▶ Work required
Transcribe every line of text from each page of the material below, keeping the original wording, spelling, and line breaks unchanged.

▶ Data shown
********************
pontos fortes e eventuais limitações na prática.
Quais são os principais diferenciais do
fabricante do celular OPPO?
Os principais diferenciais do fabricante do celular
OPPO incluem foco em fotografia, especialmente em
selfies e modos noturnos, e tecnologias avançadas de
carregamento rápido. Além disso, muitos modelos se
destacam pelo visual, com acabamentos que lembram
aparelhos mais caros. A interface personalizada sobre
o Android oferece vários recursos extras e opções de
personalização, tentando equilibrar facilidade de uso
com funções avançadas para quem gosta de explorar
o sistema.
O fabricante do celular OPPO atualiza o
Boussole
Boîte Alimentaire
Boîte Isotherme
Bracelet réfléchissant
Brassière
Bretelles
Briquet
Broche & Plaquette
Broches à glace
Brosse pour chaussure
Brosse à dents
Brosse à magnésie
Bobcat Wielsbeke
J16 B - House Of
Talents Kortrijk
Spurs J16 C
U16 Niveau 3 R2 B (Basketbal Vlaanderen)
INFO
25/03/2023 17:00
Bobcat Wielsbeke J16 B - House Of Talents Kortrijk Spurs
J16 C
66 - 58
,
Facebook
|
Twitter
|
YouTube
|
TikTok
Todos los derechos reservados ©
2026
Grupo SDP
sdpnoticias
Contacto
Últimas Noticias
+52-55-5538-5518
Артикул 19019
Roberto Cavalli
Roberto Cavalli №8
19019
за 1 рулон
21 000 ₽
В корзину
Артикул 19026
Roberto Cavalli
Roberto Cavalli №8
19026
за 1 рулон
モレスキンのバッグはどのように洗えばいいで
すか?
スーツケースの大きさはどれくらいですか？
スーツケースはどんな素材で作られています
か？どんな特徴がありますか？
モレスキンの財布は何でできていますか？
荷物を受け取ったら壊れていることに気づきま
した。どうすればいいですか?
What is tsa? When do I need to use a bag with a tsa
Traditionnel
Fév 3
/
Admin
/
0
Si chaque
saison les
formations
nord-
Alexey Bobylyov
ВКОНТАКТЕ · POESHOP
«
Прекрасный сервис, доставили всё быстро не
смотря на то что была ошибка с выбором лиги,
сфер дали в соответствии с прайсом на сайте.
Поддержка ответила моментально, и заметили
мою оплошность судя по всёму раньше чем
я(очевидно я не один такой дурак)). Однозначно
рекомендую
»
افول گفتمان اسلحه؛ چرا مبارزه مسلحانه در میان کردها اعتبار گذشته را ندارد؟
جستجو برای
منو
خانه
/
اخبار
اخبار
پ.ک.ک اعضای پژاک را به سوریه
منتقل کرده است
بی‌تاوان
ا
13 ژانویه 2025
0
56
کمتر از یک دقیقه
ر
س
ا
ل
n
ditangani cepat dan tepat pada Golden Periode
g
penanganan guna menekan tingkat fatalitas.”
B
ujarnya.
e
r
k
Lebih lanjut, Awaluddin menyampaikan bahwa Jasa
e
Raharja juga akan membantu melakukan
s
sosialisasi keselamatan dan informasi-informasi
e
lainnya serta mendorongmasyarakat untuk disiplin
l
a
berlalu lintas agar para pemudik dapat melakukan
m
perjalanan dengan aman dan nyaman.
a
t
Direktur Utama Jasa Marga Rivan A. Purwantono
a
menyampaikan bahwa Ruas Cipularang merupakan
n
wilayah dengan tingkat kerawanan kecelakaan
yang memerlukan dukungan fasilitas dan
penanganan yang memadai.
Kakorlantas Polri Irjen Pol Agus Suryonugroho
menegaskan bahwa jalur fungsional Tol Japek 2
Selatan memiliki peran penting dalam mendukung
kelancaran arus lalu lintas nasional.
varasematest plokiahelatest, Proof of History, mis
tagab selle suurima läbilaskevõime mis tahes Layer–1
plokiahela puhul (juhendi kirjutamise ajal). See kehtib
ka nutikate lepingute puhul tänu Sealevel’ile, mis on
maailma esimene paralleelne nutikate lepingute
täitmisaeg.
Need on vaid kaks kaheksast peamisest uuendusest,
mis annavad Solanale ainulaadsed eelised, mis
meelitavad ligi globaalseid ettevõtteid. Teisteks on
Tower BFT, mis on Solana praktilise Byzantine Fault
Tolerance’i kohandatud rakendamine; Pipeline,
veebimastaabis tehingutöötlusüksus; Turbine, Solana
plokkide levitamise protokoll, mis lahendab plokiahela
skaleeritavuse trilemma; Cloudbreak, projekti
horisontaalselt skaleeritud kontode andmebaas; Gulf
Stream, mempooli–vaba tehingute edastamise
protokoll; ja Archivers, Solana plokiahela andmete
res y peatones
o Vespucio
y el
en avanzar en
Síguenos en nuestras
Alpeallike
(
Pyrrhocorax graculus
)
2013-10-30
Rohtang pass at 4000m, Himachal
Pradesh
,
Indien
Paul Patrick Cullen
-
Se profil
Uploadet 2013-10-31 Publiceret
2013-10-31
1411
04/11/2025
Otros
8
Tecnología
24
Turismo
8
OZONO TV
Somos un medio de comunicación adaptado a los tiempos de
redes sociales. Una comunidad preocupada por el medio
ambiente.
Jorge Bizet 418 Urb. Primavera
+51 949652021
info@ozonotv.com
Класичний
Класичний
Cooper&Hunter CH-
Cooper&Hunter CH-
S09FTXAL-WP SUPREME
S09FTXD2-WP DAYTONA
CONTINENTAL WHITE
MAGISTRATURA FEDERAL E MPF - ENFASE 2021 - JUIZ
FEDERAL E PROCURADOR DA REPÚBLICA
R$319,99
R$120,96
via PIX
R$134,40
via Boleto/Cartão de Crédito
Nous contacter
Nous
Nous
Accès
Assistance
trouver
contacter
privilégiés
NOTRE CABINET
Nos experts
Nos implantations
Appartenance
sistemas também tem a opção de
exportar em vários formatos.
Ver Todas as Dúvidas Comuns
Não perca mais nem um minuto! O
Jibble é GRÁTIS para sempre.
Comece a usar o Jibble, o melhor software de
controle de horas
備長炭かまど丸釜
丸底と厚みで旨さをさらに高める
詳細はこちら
********************
▶ Answer space
pontos fortes e eventuais limitações na prática.
Quais são os principais diferenciais do
fabricante do celular OPPO?
Os principais diferenciais do fabricante do celular
OPPO incluem foco em fotografia, especialmente em
selfies e modos noturnos, e tecnologias avançadas de
carregamento rápido. Além disso, muitos modelos se
destacam pelo visual, com acabamentos que lembram
aparelhos mais caros. A interface personalizada sobre
o Android oferece vários recursos extras e opções de
personalização, tentando equilibrar facilidade de uso
com funções avançadas para quem gosta de explorar
o sistema.
O fabricante do celular OPPO atualiza o
Boussole
Boîte Alimentaire
Boîte Isotherme
Bracelet réfléchissant
Brassière
Bretelles
Briquet
Broche & Plaquette
Broches à glace
Brosse pour chaussure
Brosse à dents
Brosse à magnésie
Bobcat Wielsbeke
J16 B - House Of
Talents Kortrijk
Spurs J16 C
U16 Niveau 3 R2 B (Basketbal Vlaanderen)
INFO
25/03/2023 17:00
Bobcat Wielsbeke J16 B - House Of Talents Kortrijk Spurs
J16 C
66 - 58
,
Facebook
|
Twitter
|
YouTube
|
TikTok
Todos los derechos reservados ©
2026
Grupo SDP
sdpnoticias
Contacto
Últimas Noticias
+52-55-5538-5518
Артикул 19019
Roberto Cavalli
Roberto Cavalli №8
19019
за 1 рулон
21 000 ₽
В корзину
Артикул 19026
Roberto Cavalli
Roberto Cavalli №8
19026
за 1 рулон
モレスキンのバッグはどのように洗えばいいで
すか?
スーツケースの大きさはどれくらいですか？
スーツケースはどんな素材で作られています
か？どんな特徴がありますか？
モレスキンの財布は何でできていますか？
荷物を受け取ったら壊れていることに気づきま
した。どうすればいいですか?
What is tsa? When do I need to use a bag with a tsa
Traditionnel
Fév 3
/
Admin
/
0
Si chaque
saison les
formations
nord-
Alexey Bobylyov
ВКОНТАКТЕ · POESHOP
«
Прекрасный сервис, доставили всё быстро не
смотря на то что была ошибка с выбором лиги,
сфер дали в соответствии с прайсом на сайте.
Поддержка ответила моментально, и заметили
мою оплошность судя по всёму раньше чем
я(очевидно я не один такой дурак)). Однозначно
рекомендую
»
افول گفتمان اسلحه؛ چرا مبارزه مسلحانه در میان کردها اعتبار گذشته را ندارد؟
جستجو برای
منو
خانه
/
اخبار
اخبار
پ.ک.ک اعضای پژاک را به سوریه
منتقل کرده است
بی‌تاوان
ا
13 ژانویه 2025
0
56
کمتر از یک دقیقه
ر
س
ا
ل
n
ditangani cepat dan tepat pada Golden Periode
g
penanganan guna menekan tingkat fatalitas.”
B
ujarnya.
e
r
k
Lebih lanjut, Awaluddin menyampaikan bahwa Jasa
e
Raharja juga akan membantu melakukan
s
sosialisasi keselamatan dan informasi-informasi
e
lainnya serta mendorongmasyarakat untuk disiplin
l
a
berlalu lintas agar para pemudik dapat melakukan
m
perjalanan dengan aman dan nyaman.
a
t
Direktur Utama Jasa Marga Rivan A. Purwantono
a
menyampaikan bahwa Ruas Cipularang merupakan
n
wilayah dengan tingkat kerawanan kecelakaan
yang memerlukan dukungan fasilitas dan
penanganan yang memadai.
Kakorlantas Polri Irjen Pol Agus Suryonugroho
menegaskan bahwa jalur fungsional Tol Japek 2
Selatan memiliki peran penting dalam mendukung
kelancaran arus lalu lintas nasional.
varasematest plokiahelatest, Proof of History, mis
tagab selle suurima läbilaskevõime mis tahes Layer–1
plokiahela puhul (juhendi kirjutamise ajal). See kehtib
ka nutikate lepingute puhul tänu Sealevel’ile, mis on
maailma esimene paralleelne nutikate lepingute
täitmisaeg.
Need on vaid kaks kaheksast peamisest uuendusest,
mis annavad Solanale ainulaadsed eelised, mis
meelitavad ligi globaalseid ettevõtteid. Teisteks on
Tower BFT, mis on Solana praktilise Byzantine Fault
Tolerance’i kohandatud rakendamine; Pipeline,
veebimastaabis tehingutöötlusüksus; Turbine, Solana
plokkide levitamise protokoll, mis lahendab plokiahela
skaleeritavuse trilemma; Cloudbreak, projekti
horisontaalselt skaleeritud kontode andmebaas; Gulf
Stream, mempooli–vaba tehingute edastamise
protokoll; ja Archivers, Solana plokiahela andmete
res y peatones
o Vespucio
y el
en avanzar en
Síguenos en nuestras
Alpeallike
(
Pyrrhocorax graculus
)
2013-10-30
Rohtang pass at 4000m, Himachal
Pradesh
,
Indien
Paul Patrick Cullen
-
Se profil
Uploadet 2013-10-31 Publiceret
2013-10-31
1411
04/11/2025
Otros
8
Tecnología
24
Turismo
8
OZONO TV
Somos un medio de comunicación adaptado a los tiempos de
redes sociales. Una comunidad preocupada por el medio
ambiente.
Jorge Bizet 418 Urb. Primavera
+51 949652021
info@ozonotv.com
Класичний
Класичний
Cooper&Hunter CH-
Cooper&Hunter CH-
S09FTXAL-WP SUPREME
S09FTXD2-WP DAYTONA
CONTINENTAL WHITE
MAGISTRATURA FEDERAL E MPF - ENFASE 2021 - JUIZ
FEDERAL E PROCURADOR DA REPÚBLICA
R$319,99
R$120,96
via PIX
R$134,40
via Boleto/Cartão de Crédito
Nous contacter
Nous
Nous
Accès
Assistance
trouver
contacter
privilégiés
NOTRE CABINET
Nos experts
Nos implantations
Appartenance
sistemas também tem a opção de
exportar em vários formatos.
Ver Todas as Dúvidas Comuns
Não perca mais nem um minuto! O
Jibble é GRÁTIS para sempre.
Comece a usar o Jibble, o melhor software de
controle de horas
備長炭かまど丸釜
丸底と厚みで旨さをさらに高める
詳細はこちら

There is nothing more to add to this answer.